Penn State Plays Hockey
Posted By: Aaron Sims
September 17
Have you ever participated in a conversation where someone asks you to say the first thing that comes to your mind when you hear a word? For example, I say “chicken”, you’d say, perhaps, “egg”. I wanted to get some thoughts out before the weekend…sort of an initial reaction to big news in college hockey.
The school has had a very successful men’s club team for the last several years and has also dressed a women’s club team since 1996.
With Penn State moving into Division I hockey, six Big Ten schools will have a men’s hockey program (the others: Wisconsin and Minnesota from the WCHA and Michigan, Michigan State and Ohio State from the CCHA).
It remains to be seen if the other six teams get on board. The NCAA requires a minimum of six teams to recognize a conference, so it looks like this will happen.
Where does that leave rivals such as Minnesota Duluth, North Dakota, Denver, Colorado College and others? I would guess the remaining teams would continue on as the WCHA with maybe a tweak or two (Fairbanks, Northern Michigan from the CCHA?).
We aren’t growing up in the status quo era anymore, that’s obvious. Nebraska is joining the Big Ten, which had eleven teams and now will have twelve. Schools are maneuvering for monetary reasons all the time, especially in the last twenty years. One can’t blame the institutions for wanting to maximize the dollars, can they?
I would hate to see a rivalry like Wisconsin/North Dakota be taken away, though. A Big Ten conference for hockey would likely do that.
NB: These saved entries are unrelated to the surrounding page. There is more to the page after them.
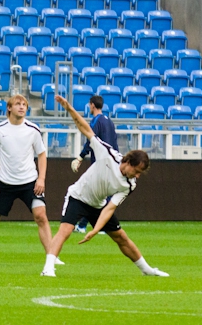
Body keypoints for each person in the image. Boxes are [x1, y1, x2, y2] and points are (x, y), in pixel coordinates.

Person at [40, 95, 169, 278]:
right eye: (137, 170)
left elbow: (110, 208)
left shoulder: (129, 184)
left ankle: (147, 270)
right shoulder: (107, 154)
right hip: (78, 196)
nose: (138, 176)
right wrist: (69, 108)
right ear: (129, 162)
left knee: (121, 237)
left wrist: (95, 230)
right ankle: (48, 268)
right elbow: (85, 129)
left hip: (98, 205)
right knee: (66, 230)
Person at [0, 94, 60, 264]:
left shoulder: (33, 129)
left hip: (30, 182)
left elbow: (42, 154)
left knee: (41, 215)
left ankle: (51, 256)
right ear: (9, 108)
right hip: (5, 183)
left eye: (24, 104)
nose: (22, 107)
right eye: (18, 104)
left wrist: (41, 179)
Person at [70, 95, 118, 234]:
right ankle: (86, 225)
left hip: (99, 164)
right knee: (100, 194)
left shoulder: (96, 121)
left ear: (92, 105)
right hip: (111, 163)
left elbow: (92, 141)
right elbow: (114, 143)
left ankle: (99, 225)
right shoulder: (110, 121)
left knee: (92, 194)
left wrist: (80, 157)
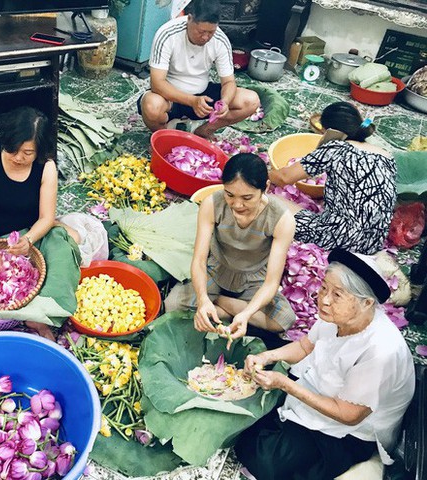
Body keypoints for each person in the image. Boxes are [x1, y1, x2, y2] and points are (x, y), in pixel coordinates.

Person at [235, 248, 415, 480]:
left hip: (352, 431)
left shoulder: (380, 351)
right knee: (252, 402)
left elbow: (349, 415)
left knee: (266, 462)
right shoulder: (335, 316)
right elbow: (304, 347)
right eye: (323, 288)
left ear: (367, 303)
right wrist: (267, 357)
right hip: (324, 389)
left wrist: (285, 385)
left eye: (337, 294)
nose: (324, 300)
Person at [0, 106, 80, 340]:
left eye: (27, 153)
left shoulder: (45, 167)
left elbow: (46, 217)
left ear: (39, 150)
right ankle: (23, 313)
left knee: (70, 243)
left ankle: (37, 314)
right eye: (13, 150)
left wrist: (28, 240)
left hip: (28, 232)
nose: (19, 158)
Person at [165, 153, 296, 341]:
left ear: (265, 188)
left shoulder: (281, 219)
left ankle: (222, 307)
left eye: (247, 197)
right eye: (230, 194)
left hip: (253, 278)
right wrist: (202, 300)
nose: (237, 204)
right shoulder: (212, 203)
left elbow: (271, 283)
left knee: (283, 320)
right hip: (216, 270)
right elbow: (200, 261)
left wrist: (246, 314)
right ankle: (218, 304)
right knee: (172, 304)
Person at [269, 101, 396, 255]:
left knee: (268, 201)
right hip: (372, 245)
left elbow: (284, 178)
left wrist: (263, 175)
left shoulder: (336, 148)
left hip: (337, 241)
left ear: (331, 132)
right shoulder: (387, 156)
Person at [138, 0, 259, 139]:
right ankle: (163, 135)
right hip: (170, 97)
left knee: (251, 100)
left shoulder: (220, 40)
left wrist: (225, 102)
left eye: (211, 32)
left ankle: (204, 131)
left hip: (203, 97)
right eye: (201, 31)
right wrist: (192, 101)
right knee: (151, 106)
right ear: (189, 19)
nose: (205, 37)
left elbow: (229, 82)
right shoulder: (167, 34)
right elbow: (157, 83)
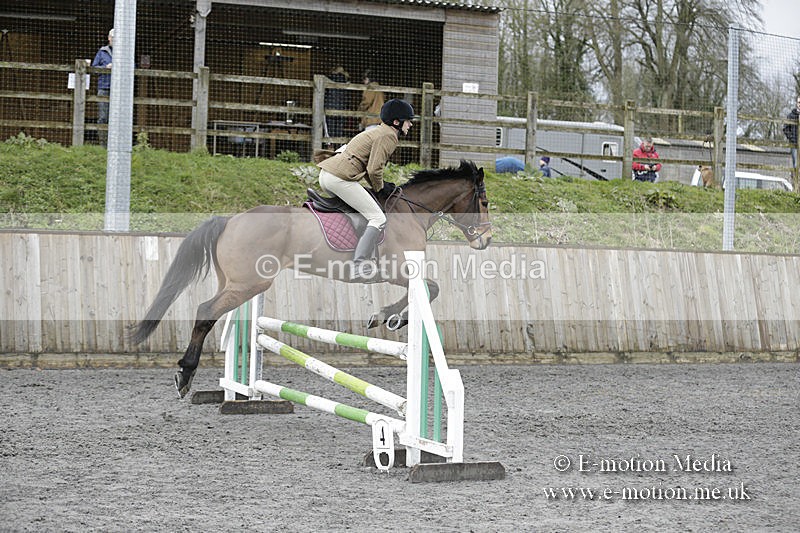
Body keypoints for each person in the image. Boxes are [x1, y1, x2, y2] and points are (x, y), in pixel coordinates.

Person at [316, 99, 414, 282]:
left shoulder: (377, 131)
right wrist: (381, 188)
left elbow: (369, 167)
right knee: (378, 218)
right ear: (396, 122)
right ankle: (358, 265)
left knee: (362, 213)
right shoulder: (389, 136)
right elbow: (374, 169)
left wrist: (380, 185)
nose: (410, 124)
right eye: (408, 120)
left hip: (328, 175)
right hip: (339, 178)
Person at [91, 28, 113, 146]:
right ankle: (103, 144)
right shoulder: (102, 52)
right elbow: (94, 68)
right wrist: (106, 67)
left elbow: (133, 66)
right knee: (103, 116)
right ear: (109, 38)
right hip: (104, 87)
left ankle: (115, 144)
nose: (114, 39)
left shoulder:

These other schools will survive. Hockey isn’t leaving Grand Forks or Colorado Springs. This isn’t college football where small teams play big teams for a big payday.
Still, I can’t help but think that because of the Big Ten Network, college hockey, for those of us that have been around and supported the game for awhile, will forever be different and, perhaps, not as enjoyable.
Moving on…
By the way, the new GM of the Force and the building they play in is Jon Kram, who was based in Waukesha the last several years as an executive for Target.
Speaking of Waukesha, I was in the Bradley Center audience earlier this week when General Colin Powell told those assembled how wonderful the city of wa-KEE-sha was.